━━ PASSAGE

Three Common Budget Leaks & How To Prevent Them!


Here’s the setting: You’re committed to living in financial freedom. You’ve got big dreams and goals. On paper, you have a balanced budget, meaning, your expenses are less than your income each month, so there is money for savings and investments that support your goals. You’ve got an emergency fund. You’ve got no consumer debt and you are working toward paying off your mortgage. You’ve got a great plan to realize your dreams but there’s just one problem: At the end of each month, there’s not much money left to meet your savings and investment goals. You are trying to do everything right but you are leaking money somewhere. A little over budget here, a little over budget there and next thing you know, there’s little money to save or invest for the future. Help!

Three Common Budget Leaks…


Budget Leak #1: Eating out

What is the biggest discretionary expense budget leak? Eating out. Eating out has become a bigger and bigger percentage of the American family food budget to the point where in 2015, the cost of eating out surpassed the cost of groceries in the average American food budget. And eating out can quickly become a budget buster! By the numbers, a home cooked meal averages about $2.45/meal whereas the average purchased meal is $7.55/meal. That’s almost three times as expensive as eating at home! All told, the average American family spends around $2,650 a year eating out, or $50/week. How does your eating out spending compare?

━━━━
━━ DATA EXCERPTS

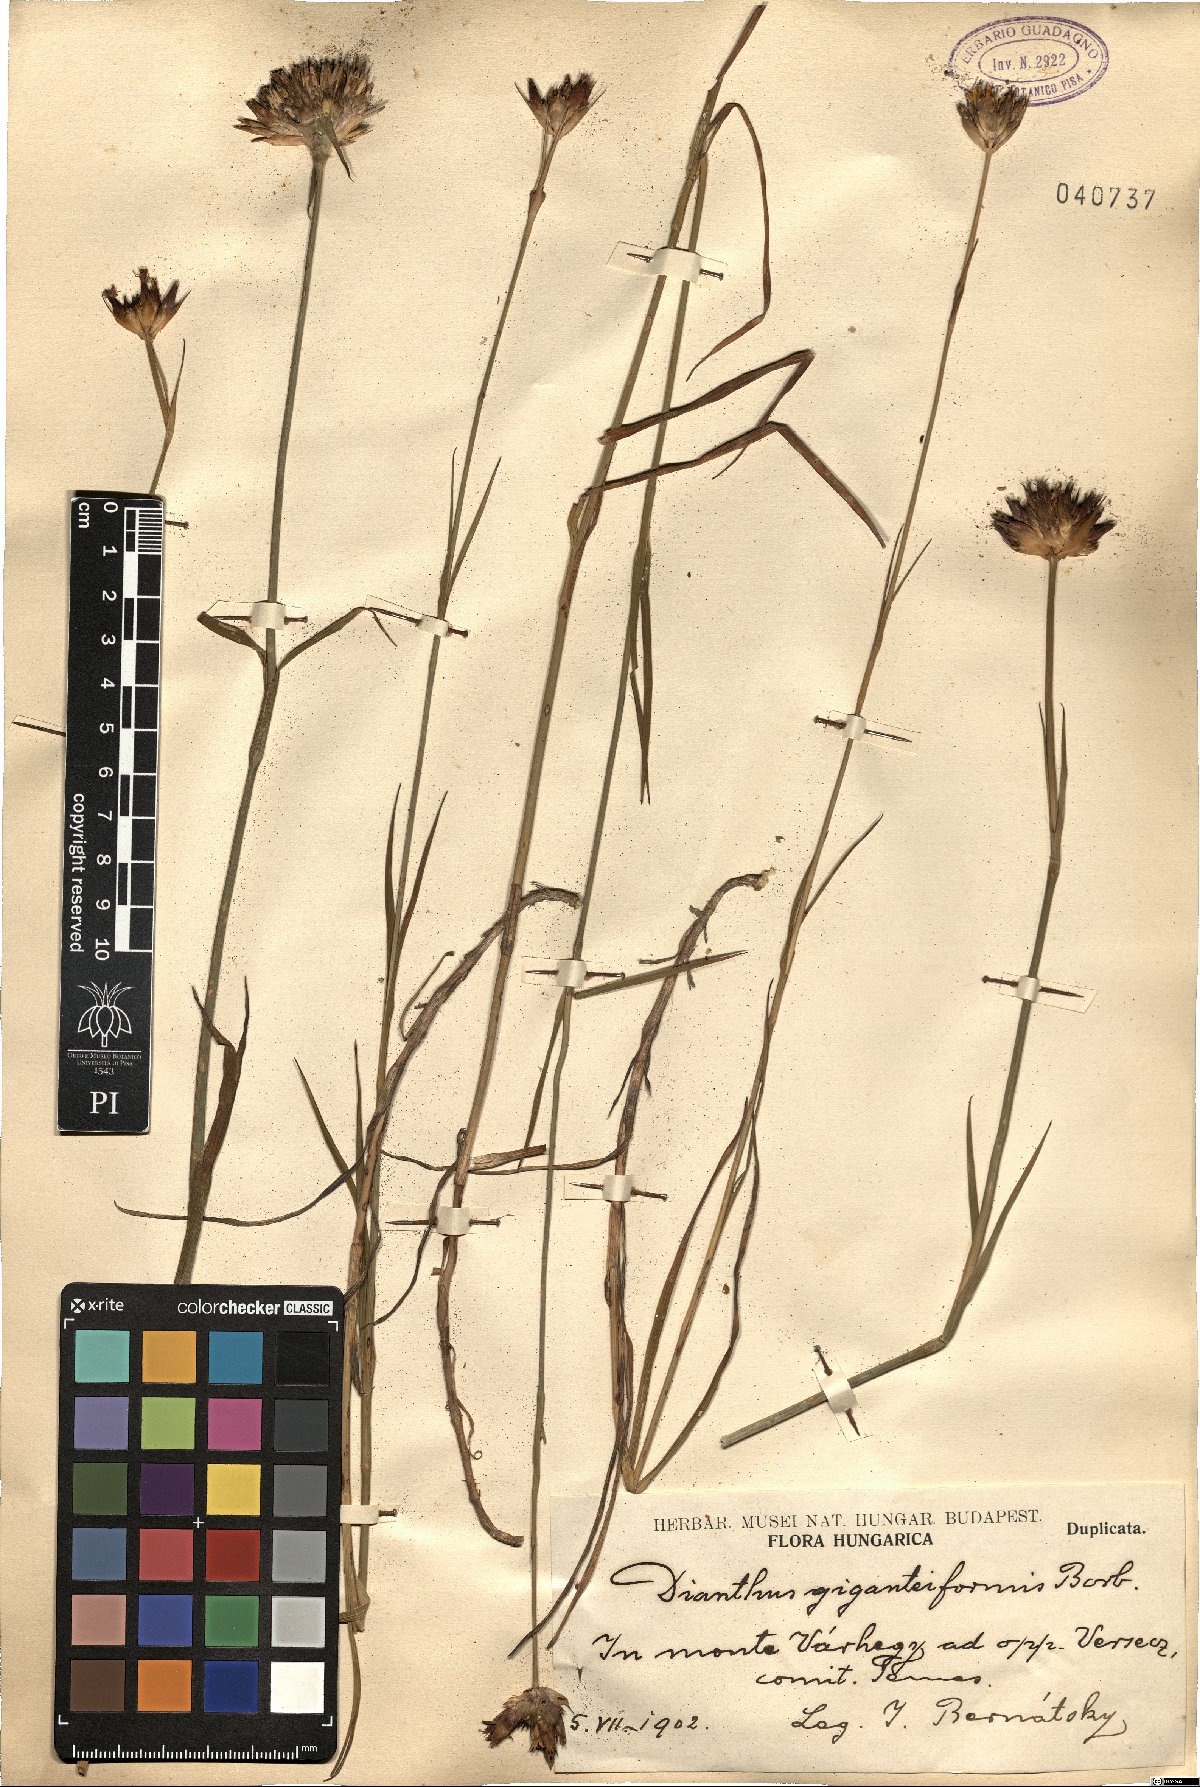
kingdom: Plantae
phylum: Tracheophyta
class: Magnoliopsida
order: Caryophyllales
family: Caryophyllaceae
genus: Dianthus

━━━━
━━ DATA EXCERPTS

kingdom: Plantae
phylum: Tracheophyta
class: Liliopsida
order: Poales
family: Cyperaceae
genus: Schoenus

━━━━

Please copy out the budget leaks article word for word, from its title through its last sentence.

SOLUTION
Three Common Budget Leaks & How To Prevent Them!


Here’s the setting: You’re committed to living in financial freedom. You’ve got big dreams and goals. On paper, you have a balanced budget, meaning, your expenses are less than your income each month, so there is money for savings and investments that support your goals. You’ve got an emergency fund. You’ve got no consumer debt and you are working toward paying off your mortgage. You’ve got a great plan to realize your dreams but there’s just one problem: At the end of each month, there’s not much money left to meet your savings and investment goals. You are trying to do everything right but you are leaking money somewhere. A little over budget here, a little over budget there and next thing you know, there’s little money to save or invest for the future. Help!

Three Common Budget Leaks…


Budget Leak #1: Eating out

What is the biggest discretionary expense budget leak? Eating out. Eating out has become a bigger and bigger percentage of the American family food budget to the point where in 2015, the cost of eating out surpassed the cost of groceries in the average American food budget. And eating out can quickly become a budget buster! By the numbers, a home cooked meal averages about $2.45/meal whereas the average purchased meal is $7.55/meal. That’s almost three times as expensive as eating at home! All told, the average American family spends around $2,650 a year eating out, or $50/week. How does your eating out spending compare?